Congenital Titinopathies Linked to Mutations in TTN Metatranscript-Only Exons

Abstract

Congenital titinopathies reported to date show autosomal recessive inheritance and are caused by a variety of genomic variants, most of them located in metatranscript (MTT)-only exons. The aim of this study was to describe additional patients and establish robust genotype-phenotype associations in titinopathies. This study involved analyzing molecular, clinical, pathological, and muscle imaging features in 20 patients who had at least one pathogenic or likely pathogenic TTN variant in MTT-only exons, with onset occurring antenatally or in the early postnatal stages. The 20 patients with recessive inheritance exhibited a heterogeneous range of phenotypes. These included fetal lethality, progressive weakness, cardiac or respiratory complications, hyper-CKemia, or dystrophic muscle biopsies. MRI revealed variable abnormalities in different muscles. All patients presented severe congenital myopathy at birth, characterized by arthrogryposis (either multiplex or axial-distal) or neonatal hypotonia in most cases. This study provides detailed genotype-phenotype correlations in congenital titinopathies caused by mutations in MTT-only exons. The findings highlight the variability in clinical presentation and the severity of phenotypes associated with these specific genetic alterations. RNA-seq analyses provided valuable insights into the molecular consequences of TTN variants, particularly in relation to splicing defects and nonsense-mediated RNA decay. In conclusion, this study reinforces the genotype-phenotype correlations between congenital myopathies and variants in TTN MTT-only exons, improves their molecular diagnosis, and provides a better understanding of their pathophysiology.

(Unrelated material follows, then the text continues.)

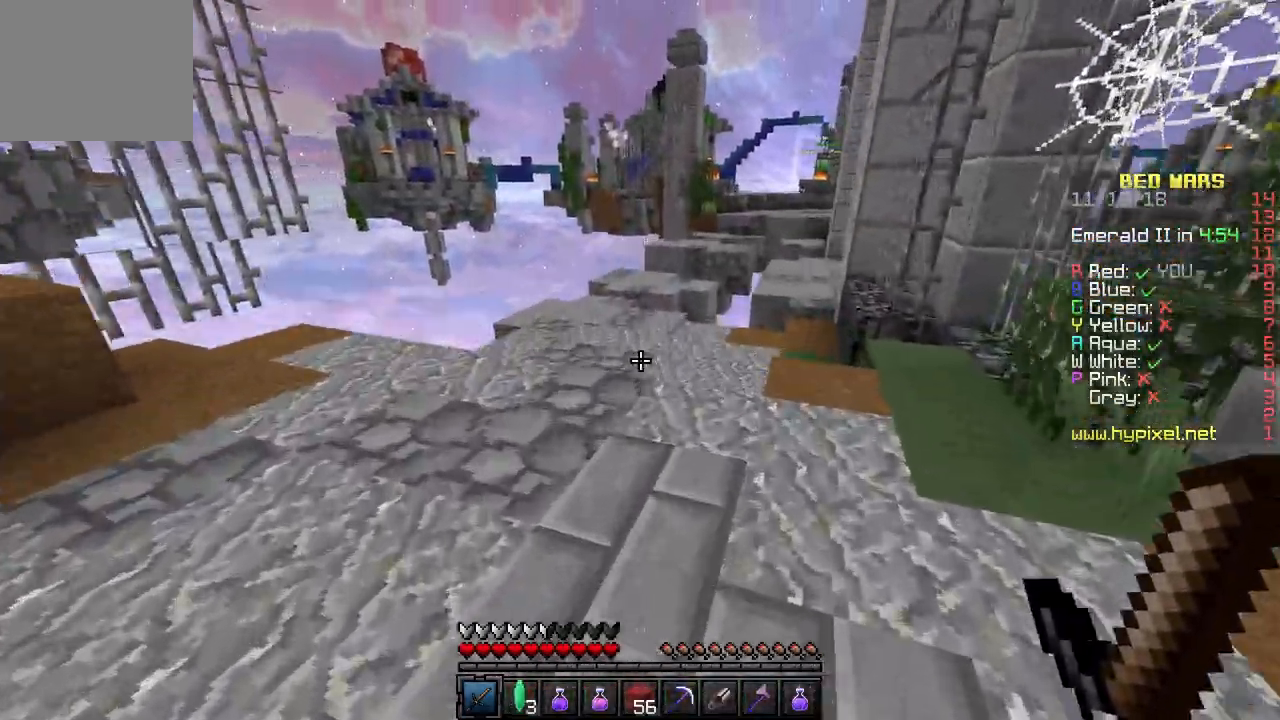
{"keys": ["w"], "events": [[33, "a", "down"], [267, "a", "up"]]}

Keywords: arthrogryposis; congenital titinopathies; genetics; myopathy; neurology.

Figure 1

Cohort description and location of variants on the TTN gene. (A) Clinical presentation. (B) Genomic variants mapped on the TTN gene; colors are attributed to each patient. Variants described in the upper panel are metatranscript-only exon variants and, in the lower panel, constitutively expressed exons.

Figure 2

MRI data. (A) Patient P14 MRI analysis, selection of axial T1 weighted sections of a patient with a recessive form of titinopathy. Muscle damage with fat infiltration is disseminated; the most preserved muscles are the supraspinatus, psoas–iliacus, gluteus maximus, great and long adductors, and short head of the biceps femoris. Fat content in muscles is more pronounced in anterior and posterior thighs and legs. (B) Assessment of muscular damage to all four limbs using the Mercuri scale. Fatty replacement varies widely from muscle to muscle and from patient to patient. However, involvement predominates in proximal muscles: in the upper limbs, the deltoids, trapezius, rotator, and scapula fixator muscles are the most affected, whereas in the lower limbs, involvement predominates in the glutei muscles, in the thighs and legs, although the sartorius and gracilis muscles are spared.

Figure 3

Molecular analysis of patient P16 and WBs of all available biopsies. (A) Localization of the variants identified in patient P16 on the TTN gene represented with its domains, Z-disk, I-band containing the PEVK domain, A-band, and M-band. The variants are localized in the I-band, including the variant of exon 164 in the PEVK domain. (B) Transcript analyses in the regions of the mutated exons. Exon inclusion rates in transcripts reported in Savarese et al., 2018 [6] are noted as percentages above DNA exons, and RNA splicing with exon inclusion is described. RNA-seq results are represented by a sashimi plot (right panel). Exon 115-carrying variant 1 is expressed in 100% of the transcripts. Exon 164 carrying variant 2 is skipped in mature N2A transcripts. (C) Schematic representation of the proteins theoretically translated by each allele with the predicted sizes. Allele 1 should produce a protein of about 1.1 MDa, whereas allele 2, with a variant in a metatranscript exon, should not express the variant and should translate a normal-sized protein of 3.8 MDa. (D) Western blot analyses of patients with TTN truncating variants and available muscle biopsies. Anti-TTN antibodies against the N-terminal part (Sigma1400284; left panel) and against the C-terminal part (M10.1; right panel). The analysis was performed in patients P15, P16, P3, P17, and P12. Alleles carrying frameshift variants can produce truncated proteins whose theoretical sizes have been calculated: in green, the theoretical sizes of proteins from variants in exons located in the metatranscript (if they are not skipped from N2A transcripts), and in red, the theoretical sizes of proteins from variants in exons expressed constitutively. The size of the observed titin protein is indicated in black. No titin truncated protein of 1.1 MDa is visible on the blot for P16.